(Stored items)
#####
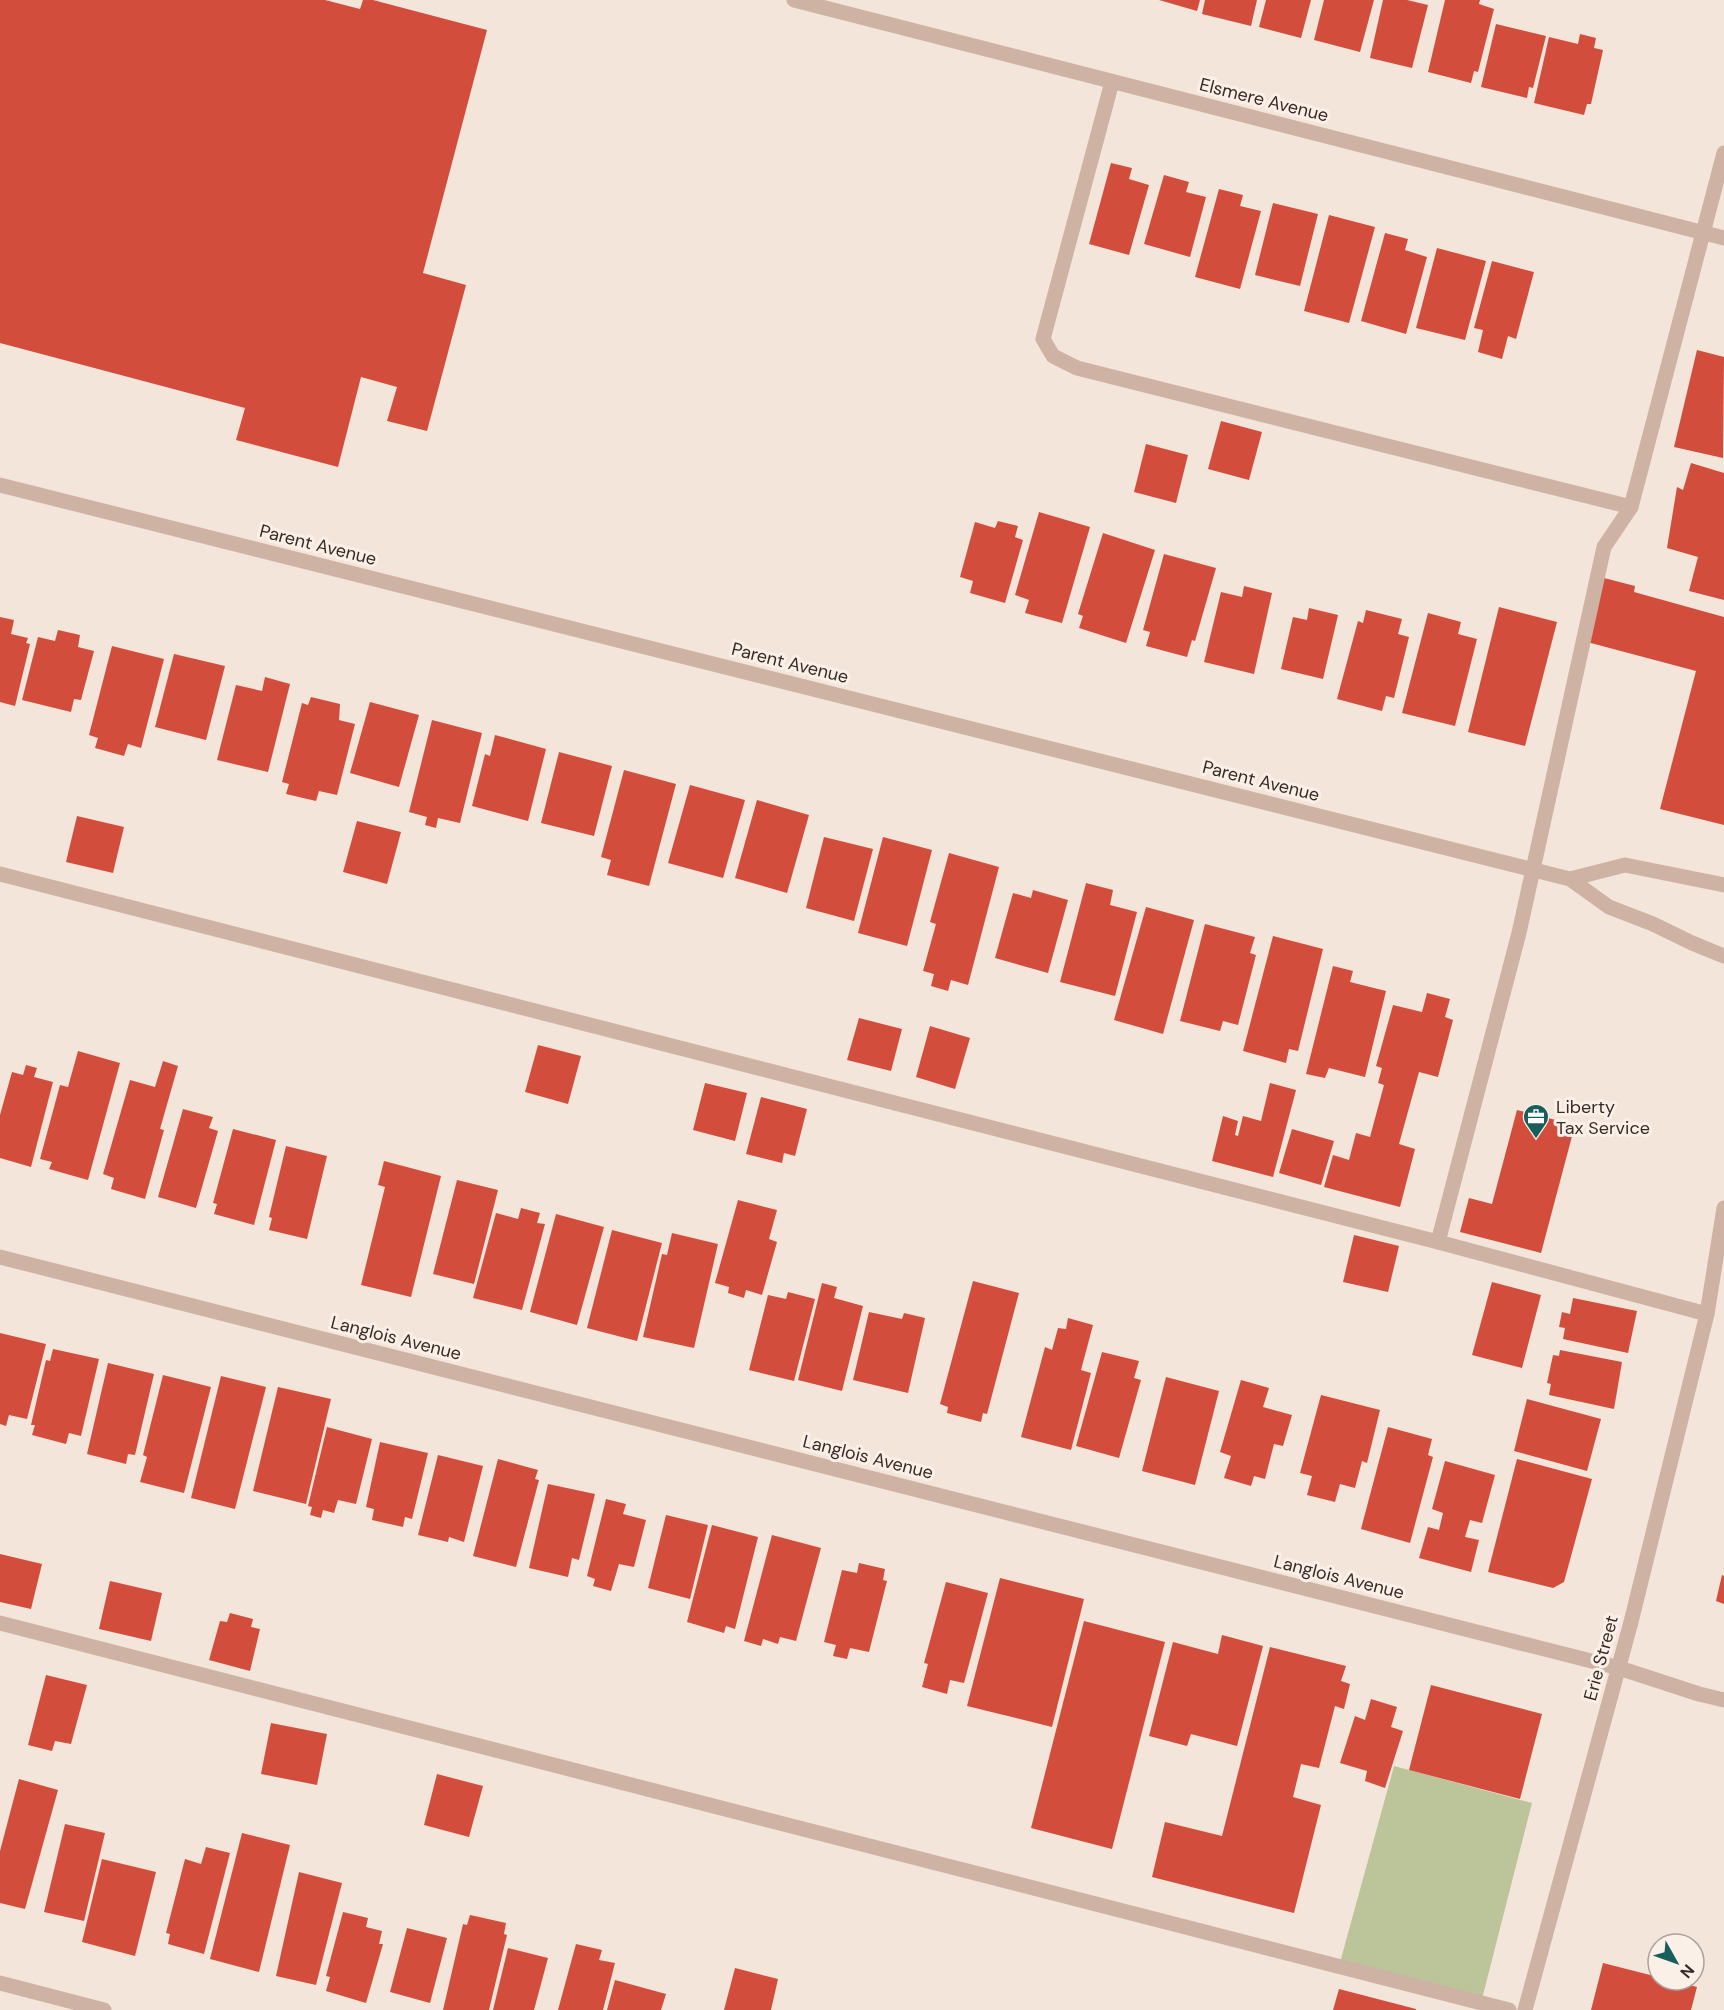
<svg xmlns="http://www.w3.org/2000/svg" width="1724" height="2010" font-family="'DM Sans',sans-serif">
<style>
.green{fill:#bcc599}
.building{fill:#d24d3b}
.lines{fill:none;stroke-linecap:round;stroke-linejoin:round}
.minor{stroke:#ceb3a5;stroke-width:15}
.labels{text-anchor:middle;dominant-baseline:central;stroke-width:6;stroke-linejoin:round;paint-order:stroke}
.street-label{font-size:18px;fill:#392b27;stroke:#fbf0e8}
.poi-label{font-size:18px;fill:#392b27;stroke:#fbf0e8;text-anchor:start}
</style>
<rect width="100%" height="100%" fill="#f4e5db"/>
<polygon class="green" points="1394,1766 1532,1803 1481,2003 1339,1966"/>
<g class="building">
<polygon points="0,0 325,0 360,9 363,0 373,0 487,30 423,273 466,285 427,431 387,421 397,387 361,377 338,467 236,440 245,408 0,343"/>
<polygon points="1159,0 1200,0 1197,11"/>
<polygon points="1205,0 1257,0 1251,26 1202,14"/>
<polygon points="1266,0 1311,0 1301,38 1259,27"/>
<polygon points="1324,0 1374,0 1360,52 1314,40"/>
<polygon points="1383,0 1407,0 1428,5 1412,68 1370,58"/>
<polygon points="1445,0 1480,0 1479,4 1494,9 1478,72 1474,71 1471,83 1428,72"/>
<polygon points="1496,24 1546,36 1533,88 1529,87 1527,98 1481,87"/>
<polygon points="1580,34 1596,38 1594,48 1603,50 1591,104 1587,104 1584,115 1534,103 1549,37 1578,44"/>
<polygon points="1111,163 1132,168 1129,179 1149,185 1129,255 1089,244"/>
<polygon points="1164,175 1189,182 1186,192 1206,197 1190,257 1144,244"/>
<polygon points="1219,189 1243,195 1240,206 1261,211 1240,289 1195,277"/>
<polygon points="1273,203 1318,214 1300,286 1255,275"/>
<polygon points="1329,215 1375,227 1349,323 1304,311"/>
<polygon points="1385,233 1408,239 1405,250 1427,257 1406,334 1361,321"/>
<polygon points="1437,248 1486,261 1465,340 1416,328"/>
<polygon points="1492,261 1534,272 1516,339 1508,336 1502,359 1478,352 1483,330 1474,328"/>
<polygon points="1697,350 1724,357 1723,458 1674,447"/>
<polygon points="1221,421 1262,432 1249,480 1208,469"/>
<polygon points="1146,444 1188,455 1176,503 1134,492"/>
<polygon points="1691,463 1724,473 1724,600 1689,591 1698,557 1667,548 1677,487 1683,490"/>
<polygon points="1039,512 1090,527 1062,623 1025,613 1029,600 1015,595"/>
<polygon points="998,521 1018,526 1015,537 1023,540 1005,603 970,593 973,581 960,577 975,522 995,528"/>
<polygon points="1103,533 1155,550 1126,643 1079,628 1083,616 1078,614"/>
<polygon points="1164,554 1216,568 1195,641 1192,640 1187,657 1146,646 1150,632 1143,630"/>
<polygon points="1604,578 1635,586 1634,592 1724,617 1724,825 1660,809 1696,671 1587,642"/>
<polygon points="1244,586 1272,593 1254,674 1204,662 1221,592 1242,597"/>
<polygon points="1499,607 1557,622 1525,746 1468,732"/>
<polygon points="1309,608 1338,615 1323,679 1281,669 1293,617 1307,620"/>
<polygon points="1366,610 1402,619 1398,634 1409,637 1394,698 1386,696 1382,711 1337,699 1358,621 1363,623"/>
<polygon points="1428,613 1461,622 1458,634 1477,639 1455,726 1402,713"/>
<polygon points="0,617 14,620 11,634 28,638 26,643 30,644 15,706 0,702"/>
<polygon points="58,630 80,635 78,647 94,651 81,700 74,699 71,712 22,700 38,637 55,641"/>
<polygon points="112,646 164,659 141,748 128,744 124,756 95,748 98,738 89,735"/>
<polygon points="174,654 225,666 206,740 155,727"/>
<polygon points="265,677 290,684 268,772 217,760 236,685 262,691"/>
<polygon points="311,697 340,704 339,720 355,724 337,795 319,791 316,801 286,794 289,784 282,782 302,703 308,705"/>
<polygon points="370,702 419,715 399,787 350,773"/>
<polygon points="432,720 482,733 460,823 438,818 436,828 425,825 427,817 409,812"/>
<polygon points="495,735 546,749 528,821 472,806 485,754 490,756"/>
<polygon points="559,752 612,766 594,836 541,823"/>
<polygon points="624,770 676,784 649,886 607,875 611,860 601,857"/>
<polygon points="690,785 745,800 723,878 668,863"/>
<polygon points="757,800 809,815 787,893 735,878"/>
<polygon points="77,816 124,827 113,873 66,862"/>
<polygon points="357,821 401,832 387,884 343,872"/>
<polygon points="824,837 873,849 854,921 806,908"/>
<polygon points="883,837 932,850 907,946 858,933"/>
<polygon points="949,853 999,867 968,985 951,980 948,991 931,986 934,974 923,971 936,924 930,922"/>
<polygon points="1086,883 1113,890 1110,905 1137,912 1115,996 1060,982"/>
<polygon points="1033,890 1068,900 1048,973 995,958 1013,893 1031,898"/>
<polygon points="1146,907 1194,920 1163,1034 1114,1020"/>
<polygon points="1205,924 1255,937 1250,953 1256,955 1238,1025 1223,1021 1220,1031 1180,1021"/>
<polygon points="1273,936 1323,949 1298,1051 1289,1049 1286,1063 1243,1051"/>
<polygon points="1333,966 1353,971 1350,982 1386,991 1365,1077 1329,1068 1325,1078 1306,1074"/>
<polygon points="1427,993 1450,999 1445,1017 1453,1020 1438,1077 1419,1072 1399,1144 1415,1149 1400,1207 1324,1187 1333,1155 1349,1160 1356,1133 1370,1137 1384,1085 1378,1083 1382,1068 1376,1066 1393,1005 1422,1012"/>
<polygon points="859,1018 902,1029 891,1071 847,1060"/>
<polygon points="930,1026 970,1038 955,1089 916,1077"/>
<polygon points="538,1045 581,1056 568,1104 525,1092"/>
<polygon points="78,1051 120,1063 88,1180 49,1169 52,1162 40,1159 60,1085 68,1087"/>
<polygon points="163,1061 178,1066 160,1129 164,1130 145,1199 111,1189 114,1178 103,1174 130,1080 155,1087"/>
<polygon points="26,1065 37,1068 34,1077 53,1082 31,1167 0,1158 0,1115 12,1072 23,1075"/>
<polygon points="705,1083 747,1093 735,1141 693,1130"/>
<polygon points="1270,1083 1296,1090 1273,1177 1212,1161 1223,1116 1238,1121 1235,1135 1238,1136 1243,1116 1261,1121"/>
<polygon points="761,1097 807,1109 795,1156 784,1153 782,1163 746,1154"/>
<polygon points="183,1109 213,1117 209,1128 218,1131 196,1208 158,1197"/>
<polygon points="1517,1110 1575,1125 1541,1253 1460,1232 1469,1198 1492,1204"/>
<polygon points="233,1129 276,1140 254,1225 214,1214 217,1204 213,1203"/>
<polygon points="1292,1129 1334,1141 1321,1185 1279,1173"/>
<polygon points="286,1146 327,1156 307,1239 269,1230 272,1218 269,1217"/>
<polygon points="384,1161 441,1176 411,1297 361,1285 385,1187 378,1185"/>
<polygon points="457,1180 498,1190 474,1284 433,1274"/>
<polygon points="738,1200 777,1210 769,1239 777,1242 762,1295 746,1290 744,1298 728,1293 729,1287 715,1283"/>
<polygon points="521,1208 540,1213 537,1223 545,1224 522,1310 473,1298 496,1213 518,1219"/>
<polygon points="556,1214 604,1227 577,1325 530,1312"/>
<polygon points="612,1230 662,1243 637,1341 587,1328"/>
<polygon points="672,1233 718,1244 694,1348 643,1337 662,1254 667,1255"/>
<polygon points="1354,1235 1399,1246 1388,1292 1343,1282"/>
<polygon points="973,1281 1019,1293 987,1414 983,1413 981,1422 947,1413 948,1407 940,1404"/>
<polygon points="1492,1282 1541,1295 1522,1368 1472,1355"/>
<polygon points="822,1283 837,1287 834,1298 863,1306 842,1391 798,1380"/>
<polygon points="788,1292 815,1299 794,1381 749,1370 768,1295 786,1299"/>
<polygon points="1573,1298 1637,1311 1628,1353 1563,1339 1565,1328 1559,1327 1562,1312 1570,1314"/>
<polygon points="869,1312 902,1319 904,1313 925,1318 908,1393 853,1380"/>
<polygon points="1068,1318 1093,1325 1081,1370 1091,1373 1071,1450 1021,1437 1045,1347 1052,1350 1058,1328 1066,1329"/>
<polygon points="0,1333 46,1344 27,1419 9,1415 6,1426 0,1424"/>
<polygon points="53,1349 99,1359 81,1436 69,1433 66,1444 32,1435 35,1425 31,1425 46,1360 50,1361"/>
<polygon points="1560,1350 1622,1362 1614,1409 1549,1395 1551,1384 1547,1383 1553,1355 1559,1356"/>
<polygon points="1102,1352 1139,1361 1134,1378 1141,1380 1119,1458 1076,1446"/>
<polygon points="108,1363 154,1374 135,1455 128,1454 126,1464 87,1454"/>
<polygon points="163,1375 211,1387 184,1493 140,1482 147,1457 143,1455"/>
<polygon points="221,1376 266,1387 235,1509 191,1498"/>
<polygon points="1166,1377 1219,1391 1195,1485 1142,1471"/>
<polygon points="1241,1380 1269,1388 1263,1407 1292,1415 1283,1446 1274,1444 1265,1479 1254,1476 1251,1486 1224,1478 1231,1456 1220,1452"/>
<polygon points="278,1387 331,1399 306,1504 253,1491"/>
<polygon points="1321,1395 1380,1410 1367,1463 1362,1461 1355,1488 1340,1484 1335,1502 1307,1495 1312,1476 1300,1473"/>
<polygon points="1527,1399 1601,1419 1587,1471 1514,1451"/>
<polygon points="327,1427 372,1439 356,1504 338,1500 334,1513 323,1510 321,1518 310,1515 312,1507 308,1506"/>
<polygon points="1388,1427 1432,1439 1428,1455 1433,1457 1410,1543 1361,1529"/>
<polygon points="380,1442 428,1453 412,1519 405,1517 403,1527 372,1520 374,1509 366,1507"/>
<polygon points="438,1455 483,1466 464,1542 449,1537 448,1542 418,1535"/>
<polygon points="498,1459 538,1470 535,1479 539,1480 516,1567 473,1556"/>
<polygon points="1517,1459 1592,1479 1564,1582 1553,1588 1488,1572"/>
<polygon points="1445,1461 1495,1475 1482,1523 1470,1520 1465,1537 1479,1540 1471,1572 1419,1558 1428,1527 1439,1530 1443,1513 1432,1509"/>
<polygon points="548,1484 595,1494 579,1560 572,1558 568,1577 529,1568"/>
<polygon points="606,1499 626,1504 623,1514 646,1520 634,1567 619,1564 611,1591 593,1586 595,1579 587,1576"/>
<polygon points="666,1515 708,1525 690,1599 648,1588"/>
<polygon points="712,1525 758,1537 735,1629 726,1626 724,1633 687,1622"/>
<polygon points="772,1535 821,1548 796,1641 780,1637 778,1644 763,1639 761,1646 744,1641"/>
<polygon points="0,1554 42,1564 31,1609 0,1602"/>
<polygon points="859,1563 885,1569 883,1580 887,1581 869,1652 850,1648 847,1659 833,1656 836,1645 824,1642 842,1570 857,1573"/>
<polygon points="1722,1575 1724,1576 1724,1604 1716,1601"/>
<polygon points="1000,1578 1084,1599 1052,1727 967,1706"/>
<polygon points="110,1581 162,1593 151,1641 99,1629"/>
<polygon points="946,1582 988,1593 964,1683 950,1680 947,1694 922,1687 928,1664 924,1663"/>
<polygon points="230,1613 253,1619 251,1627 260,1629 250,1671 209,1660 220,1621 227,1622"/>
<polygon points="1084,1621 1165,1642 1112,1849 1031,1828"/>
<polygon points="1222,1635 1263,1646 1237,1746 1191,1734 1187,1746 1149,1736 1173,1642 1218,1654"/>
<polygon points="1270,1647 1346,1666 1341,1681 1350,1684 1344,1709 1335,1706 1319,1768 1301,1764 1293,1797 1321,1805 1294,1913 1152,1877 1165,1822 1222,1836"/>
<polygon points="46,1675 87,1685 71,1744 55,1741 52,1751 28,1745"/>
<polygon points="1431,1685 1542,1714 1520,1799 1409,1770"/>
<polygon points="1371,1699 1397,1707 1391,1727 1403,1731 1385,1788 1365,1781 1367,1771 1340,1763 1355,1716 1365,1720"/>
<polygon points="271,1723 327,1734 317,1785 261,1774"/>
<polygon points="437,1774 483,1786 469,1837 424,1825"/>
<polygon points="19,1779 58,1790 25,1909 0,1903 0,1851"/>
<polygon points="65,1824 105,1833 84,1921 44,1912"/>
<polygon points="242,1833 290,1845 259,1972 210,1959"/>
<polygon points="206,1847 230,1853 204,1954 168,1944 170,1934 166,1933 185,1859 201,1864"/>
<polygon points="102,1859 156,1872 135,1956 82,1942"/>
<polygon points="299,1872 342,1883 316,1985 276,1976"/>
<polygon points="343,1912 368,1918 366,1927 382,1931 379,1944 383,1944 366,2003 326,1991 330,1977 326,1976"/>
<polygon points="470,1915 506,1923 504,1934 507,1935 489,2010 443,2010 463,1924 467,1925"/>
<polygon points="407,1928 447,1938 430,2003 390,1992"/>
<polygon points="576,1944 602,1950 599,1960 615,1963 603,2010 558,2010"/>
<polygon points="508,1948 548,1958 534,2010 493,2010"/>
<polygon points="1603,1963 1658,1977 1658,1980 1670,1980 1697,1987 1691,2010 1591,2010"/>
<polygon points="735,1968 778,1979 771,2010 724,2010"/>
<polygon points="615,1980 666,1994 661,2010 607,2010"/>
<polygon points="1339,1989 1416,2009 1416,2010 1333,2010"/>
</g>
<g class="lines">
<g class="minor">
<polyline points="794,0 1724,238"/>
<polyline points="1112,82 1043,339 1053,356 1077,368 1631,507"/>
<polyline points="0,485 1570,879 1609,907 1653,924 1692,943 1724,956"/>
<polyline points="0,874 1438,1242 1707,1314"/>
<polyline points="1570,879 1625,865 1724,885"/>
<polyline points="1438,1242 1519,933 1604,547 1631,507 1724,153"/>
<polyline points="0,1257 1619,1668 1699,1694 1724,1700"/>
<polyline points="0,1623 1509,2010"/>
<polyline points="0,1983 104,2010"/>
<polyline points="1525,2010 1631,1622 1707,1314 1724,1208"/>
</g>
</g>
<defs>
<symbol id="office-pin" viewBox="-11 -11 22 30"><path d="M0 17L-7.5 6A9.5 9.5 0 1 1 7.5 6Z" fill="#185f5b" stroke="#fbf0e8"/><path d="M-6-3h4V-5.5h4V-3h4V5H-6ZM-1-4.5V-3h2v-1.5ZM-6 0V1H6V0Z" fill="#fff"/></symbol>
</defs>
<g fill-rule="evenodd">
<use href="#office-pin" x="1521" y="1102" width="30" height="40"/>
</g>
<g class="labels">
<g class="street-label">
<text transform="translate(1264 100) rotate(14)">Elsmere Avenue</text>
<text transform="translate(318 545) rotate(14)">Parent Avenue</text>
<text transform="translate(790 663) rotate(14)">Parent Avenue</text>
<text transform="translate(1261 781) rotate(14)">Parent Avenue</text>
<text transform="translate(396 1338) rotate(14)">Langlois Avenue</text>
<text transform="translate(868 1457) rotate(14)">Langlois Avenue</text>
<text transform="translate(1339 1577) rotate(14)">Langlois Avenue</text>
<text transform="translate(1601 1658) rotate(-75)">Erie Street</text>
</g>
<g class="poi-label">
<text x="1556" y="1107">Liberty<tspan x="1556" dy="21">Tax Service</tspan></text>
</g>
</g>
<g transform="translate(1676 1962) rotate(130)"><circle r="28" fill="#fbf0e8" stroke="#ada19b" stroke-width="1.5"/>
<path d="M0-4.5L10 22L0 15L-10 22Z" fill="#185f5b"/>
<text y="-9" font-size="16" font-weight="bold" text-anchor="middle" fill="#392b27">N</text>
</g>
</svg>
#####
### Your objective
Scan the records for the word "lines", and copy each line where it is found.

### Task solution
.lines{fill:none;stroke-linecap:round;stroke-linejoin:round}
<g class="lines">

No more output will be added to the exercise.